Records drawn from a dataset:
====
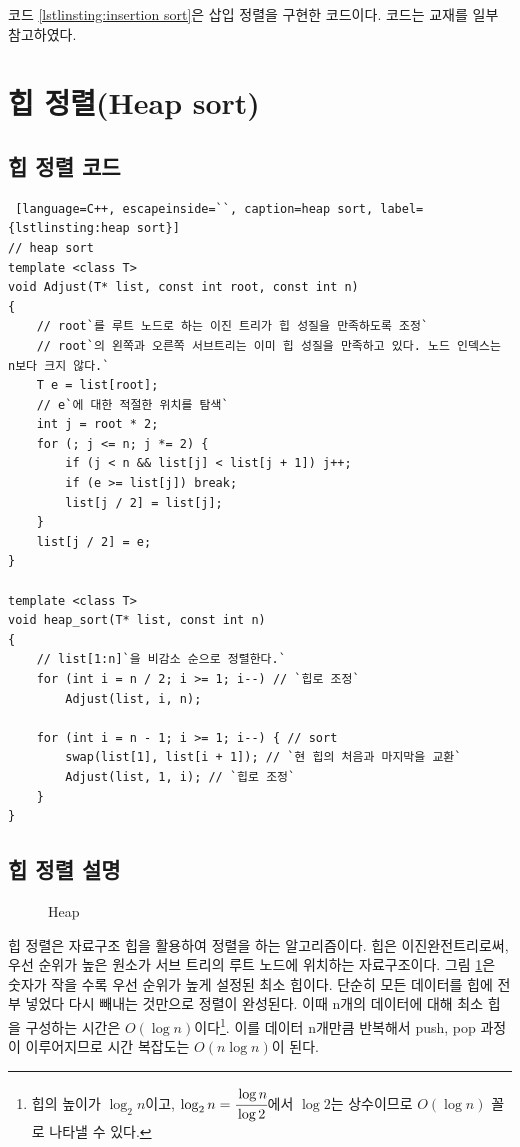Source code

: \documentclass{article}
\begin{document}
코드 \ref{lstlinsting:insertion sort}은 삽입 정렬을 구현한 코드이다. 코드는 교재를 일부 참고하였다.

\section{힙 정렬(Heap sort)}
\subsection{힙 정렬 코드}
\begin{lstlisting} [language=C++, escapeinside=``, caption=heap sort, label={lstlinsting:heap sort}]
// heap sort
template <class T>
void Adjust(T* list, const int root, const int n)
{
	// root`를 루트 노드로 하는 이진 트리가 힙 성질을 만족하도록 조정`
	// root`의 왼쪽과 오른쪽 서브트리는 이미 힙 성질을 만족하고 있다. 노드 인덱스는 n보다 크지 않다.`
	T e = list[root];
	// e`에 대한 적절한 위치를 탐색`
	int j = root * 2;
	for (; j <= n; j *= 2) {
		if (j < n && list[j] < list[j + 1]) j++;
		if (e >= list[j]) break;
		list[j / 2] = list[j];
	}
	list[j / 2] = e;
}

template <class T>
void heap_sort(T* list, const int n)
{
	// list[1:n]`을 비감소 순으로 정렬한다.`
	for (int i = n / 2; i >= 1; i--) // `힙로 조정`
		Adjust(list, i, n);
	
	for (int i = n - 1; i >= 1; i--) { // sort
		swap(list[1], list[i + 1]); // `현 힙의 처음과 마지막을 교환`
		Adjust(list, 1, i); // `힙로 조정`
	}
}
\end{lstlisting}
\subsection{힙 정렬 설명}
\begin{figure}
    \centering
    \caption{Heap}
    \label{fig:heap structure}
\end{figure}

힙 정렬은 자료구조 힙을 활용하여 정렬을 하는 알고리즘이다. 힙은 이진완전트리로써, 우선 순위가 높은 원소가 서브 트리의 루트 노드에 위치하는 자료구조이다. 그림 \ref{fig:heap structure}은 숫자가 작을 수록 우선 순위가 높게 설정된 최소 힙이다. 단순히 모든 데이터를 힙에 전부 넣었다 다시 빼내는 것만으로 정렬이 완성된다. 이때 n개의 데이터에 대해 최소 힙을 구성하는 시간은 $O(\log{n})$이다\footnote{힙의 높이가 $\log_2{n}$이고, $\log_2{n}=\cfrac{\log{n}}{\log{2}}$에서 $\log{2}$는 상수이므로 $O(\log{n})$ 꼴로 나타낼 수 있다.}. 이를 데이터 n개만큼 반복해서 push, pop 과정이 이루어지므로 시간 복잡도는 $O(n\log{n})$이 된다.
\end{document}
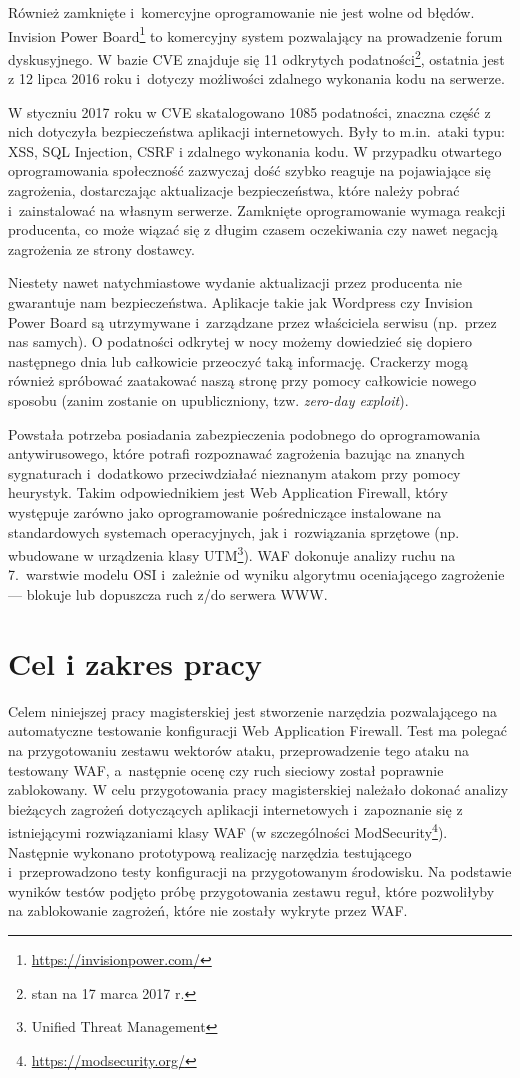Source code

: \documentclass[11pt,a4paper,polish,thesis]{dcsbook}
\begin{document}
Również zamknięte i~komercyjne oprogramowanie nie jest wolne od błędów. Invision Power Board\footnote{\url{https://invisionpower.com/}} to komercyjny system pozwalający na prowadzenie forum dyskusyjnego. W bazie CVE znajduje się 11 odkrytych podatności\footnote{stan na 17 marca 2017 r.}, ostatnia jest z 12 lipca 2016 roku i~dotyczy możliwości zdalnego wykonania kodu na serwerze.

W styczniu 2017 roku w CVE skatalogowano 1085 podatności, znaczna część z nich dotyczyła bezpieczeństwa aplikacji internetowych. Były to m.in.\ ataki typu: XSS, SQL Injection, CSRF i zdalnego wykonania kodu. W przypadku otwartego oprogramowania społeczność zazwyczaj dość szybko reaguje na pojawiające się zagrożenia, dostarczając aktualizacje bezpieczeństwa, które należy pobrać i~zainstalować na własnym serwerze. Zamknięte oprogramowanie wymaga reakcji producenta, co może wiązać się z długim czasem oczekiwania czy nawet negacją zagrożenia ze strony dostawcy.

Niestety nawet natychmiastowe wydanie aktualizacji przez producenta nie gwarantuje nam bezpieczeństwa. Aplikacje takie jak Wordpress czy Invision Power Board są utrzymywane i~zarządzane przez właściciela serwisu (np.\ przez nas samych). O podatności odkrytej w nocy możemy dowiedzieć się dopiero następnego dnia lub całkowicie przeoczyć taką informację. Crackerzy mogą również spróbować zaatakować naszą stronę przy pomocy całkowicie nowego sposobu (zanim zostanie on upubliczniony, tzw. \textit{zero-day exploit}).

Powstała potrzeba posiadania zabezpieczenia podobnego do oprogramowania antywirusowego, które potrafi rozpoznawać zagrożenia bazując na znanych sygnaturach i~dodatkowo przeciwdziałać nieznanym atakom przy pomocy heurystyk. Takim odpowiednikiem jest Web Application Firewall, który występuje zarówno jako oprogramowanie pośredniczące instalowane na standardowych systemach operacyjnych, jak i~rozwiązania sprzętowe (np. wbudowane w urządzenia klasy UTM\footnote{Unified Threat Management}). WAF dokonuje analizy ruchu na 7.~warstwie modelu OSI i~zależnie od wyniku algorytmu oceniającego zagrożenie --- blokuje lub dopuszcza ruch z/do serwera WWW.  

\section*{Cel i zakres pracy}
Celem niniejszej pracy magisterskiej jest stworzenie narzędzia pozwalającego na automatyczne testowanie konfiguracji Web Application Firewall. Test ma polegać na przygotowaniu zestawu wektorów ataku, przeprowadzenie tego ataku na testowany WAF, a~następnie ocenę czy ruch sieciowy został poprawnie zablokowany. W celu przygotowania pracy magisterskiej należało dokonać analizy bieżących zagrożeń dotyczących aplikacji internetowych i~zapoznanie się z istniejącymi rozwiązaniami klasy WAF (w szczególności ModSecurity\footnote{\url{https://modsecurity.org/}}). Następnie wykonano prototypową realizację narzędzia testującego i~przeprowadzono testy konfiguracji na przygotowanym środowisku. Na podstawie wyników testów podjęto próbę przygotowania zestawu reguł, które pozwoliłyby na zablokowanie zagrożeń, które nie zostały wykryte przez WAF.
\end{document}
====
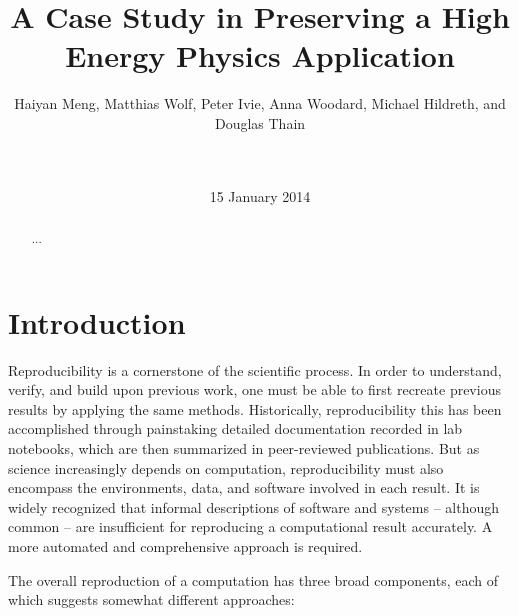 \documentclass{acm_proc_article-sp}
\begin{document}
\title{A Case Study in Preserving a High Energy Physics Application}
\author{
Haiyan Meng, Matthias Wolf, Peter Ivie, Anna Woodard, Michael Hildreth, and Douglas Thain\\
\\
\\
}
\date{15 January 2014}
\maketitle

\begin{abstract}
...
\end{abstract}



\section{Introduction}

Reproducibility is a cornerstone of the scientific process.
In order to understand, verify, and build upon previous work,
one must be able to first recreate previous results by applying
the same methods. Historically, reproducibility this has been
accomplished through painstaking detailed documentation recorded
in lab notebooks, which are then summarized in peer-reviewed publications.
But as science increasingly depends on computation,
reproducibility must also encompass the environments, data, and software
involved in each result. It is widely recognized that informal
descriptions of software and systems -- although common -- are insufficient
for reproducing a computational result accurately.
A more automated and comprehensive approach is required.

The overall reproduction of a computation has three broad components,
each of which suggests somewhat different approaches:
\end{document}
====
#### TASK DESCRIPTION
If a line in the records above contains the word "void", copy it.

#### PROBLEM SOLUTION
void Adjust(T* list, const int root, const int n)
void heap_sort(T* list, const int n)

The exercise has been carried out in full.